Monday, September 5, 2011

Guest Post: American Exceptionalism

This is from a Marine buddy. The Steele piece he references is at the end. ~Bob.

Recently a very nice, fairly Liberal friend of mine got upset with the essay I sent from Shelby Steele which said that some politicians and Leftists are among the group that deny American exceptionalism.  The note I got back was vehement about us not being exceptional, just one more nation among many in the world.  And the sooner we embrace that, the better off we'll be.  My response is below, thought I might share with others.  If you have comments, pro or con, feel free to send them back to me.

Del

*****

My friend, you see exceptionalism only as "specially blessed by God and intrinsically superior to everyone else".  And yes, some Americans still see it that way, but they are a minority.  I certainly don't see it that way, and for sure Steele doesn't either.

Saying we cannot be an exceptional nation in any sense is like saying in your class of 50 students, no one of them can be considered exceptional. But you know that's not true.

Consider that prior to 1776, most societies were based formally on class, and where you were born tended to dictate strongly what you could do in life.  Before then, no nation was founded on a statement that "all men are created equal, that they are endowed by their Creator with certain unalienable Rights, that among these are Life, Liberty and the pursuit of Happiness."  That was clearly exceptional.

Yes, at the time that ideal was not perfectly embodied in the actual society of the time, but it was the ideal for the nation, an ideal towards which we have progressed, by fits and starts, ever since.  Al Smith couldn't get elected President because he was Catholic, but JFK made it.  Women couldn't vote, hold high office, etc, but they sure can now.  And we have a Black man, descended from a non-American father, raised partially in Indonesia, in the Oval Office.  We ain't perfect yet, never will be, but so what?  Who is?

We weren't the first nation to have slavery, nor the last to abolish it, and we paid by far the highest price to do so.

We got into WW1 very late, it wasn't really our fight, but we swung the balance in the end.  We certainly swung the balance in WW2, with the most extensive industrialization for war the world had ever seen, and that was clearly exceptional.  At war's end we didn't pound our enemies into dust but helped them get back on their feet, and that was exceptional.

When Russia went into total communist expansionism after WW2, we led the resistance to them, our nuclear arsenal and MAD policy held them back, and in the end, we won the Cold War.  That was exceptional.

We were the first nation to have an Act the protected people with Disabilities, and that was copied later by other nations.  Exceptional?

Our economy was not superior to everyone else's simply because we had more natural resources.  Other nations have equal natural riches, indeed most of South American does.  The freedom for people to found and grow businesses, whole industries, the acceptance and praise for entrepreneurship, coupled with the gradual acceptance of so many contributory immigrant groups, is what made us progress further and faster than anyone else.  Exceptional.
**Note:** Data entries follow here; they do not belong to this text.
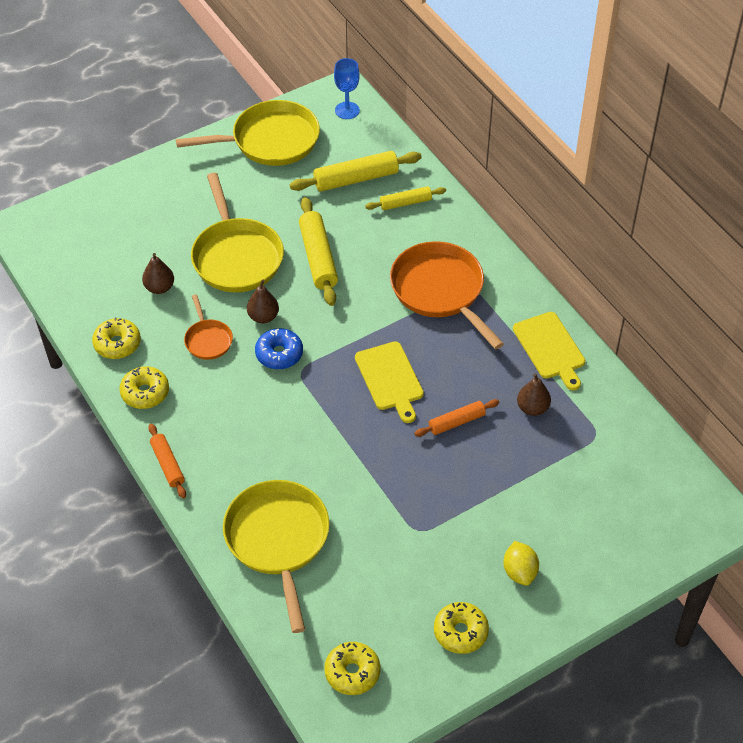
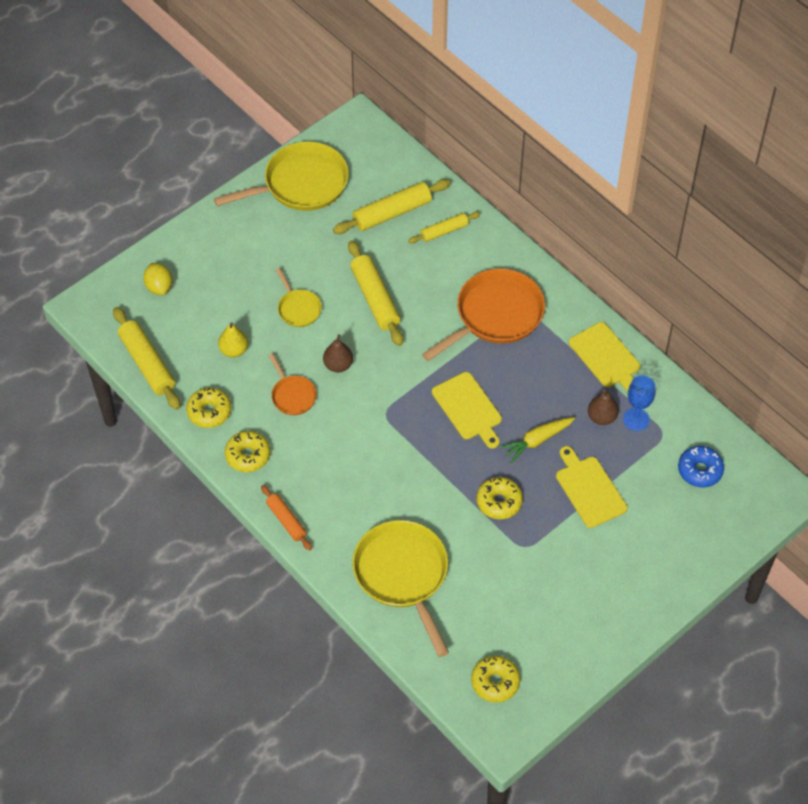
camera: 10 degrees left, 5 degrees up
(67, 288) = (147, 364): none -> yellow rolling pin
(159, 287) = (234, 350): brown pear -> yellow pear
(236, 256) = (298, 308): yellow pan -> yellow pan, size x0.50
(279, 354) = (362, 399): blue donut -> blue donut (700, 470)
(347, 110) = (367, 142): blue goblet -> blue goblet (636, 419)
(440, 291) = (495, 315): orange pan -> orange pan turned 90 degrees clockwise
(456, 422) = (537, 441): orange rolling pin -> yellow carrot
(460, 632) = (580, 632): yellow donut -> yellow donut (499, 502)
(503, 480) = (589, 489): none -> yellow cutting board
(519, 572) = (620, 570): yellow lemon -> yellow lemon (159, 287)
Did immigrant groups face initial discrimination and problems?  Yep, for sure, my grandfathers were among them.  But the system let their kids go to school and fight to succeed and ultimately succeed.  That's at least somewhat exceptional too.  My Muslim doctor has no trouble here, loves this country.  That's not how things worked out for the Turks in Germany, the Algerians in France.

One can look at the many bad things that have happened here, the exploitation of minorities, the stubborn resistance to new people and new ideas, the somewhat imperialistic moves made in South American in the 1930s.  Again, common to many other nations, and we have tried to progress past those things.

Americans give more to charities here and abroad than any other people do.  Exceptional again.

Finally, we have more personal freedoms than any other people on earth, coupled with the highest standard of living.  Our poorest people have obesity problems!

Do we have many problems and lack of perfect justice?  Yep, for sure, but in that we are far from exceptional.  What other nations do not have problems?

Lastly, why is it that one of our problems is trying to control all the people from all over the world who want to come here to live and work? They "vote with their feet", as the saying goes.  If they all think we are exceptional (why else face all the difficulties to try to get here?), who are we to say they're wrong?

Shelby Steele: Obama and the Burden of Exceptionalism
Excerpt: As a president, Barack Obama has been a force for mediocrity. He has banked more on the hopeless interventions of government than on the exceptionalism of the people. His greatest weakness as a president is a limp confidence in his countrymen. He is afraid to ask difficult things of them. Like me, he is black, and it was the government that in part saved us from the ignorance of the people. So the concept of the exceptionalism—the genius for freedom—of the American people may still be a stretch for him. But in fact he was elected to make that stretch. It should be held against him that he has failed to do so.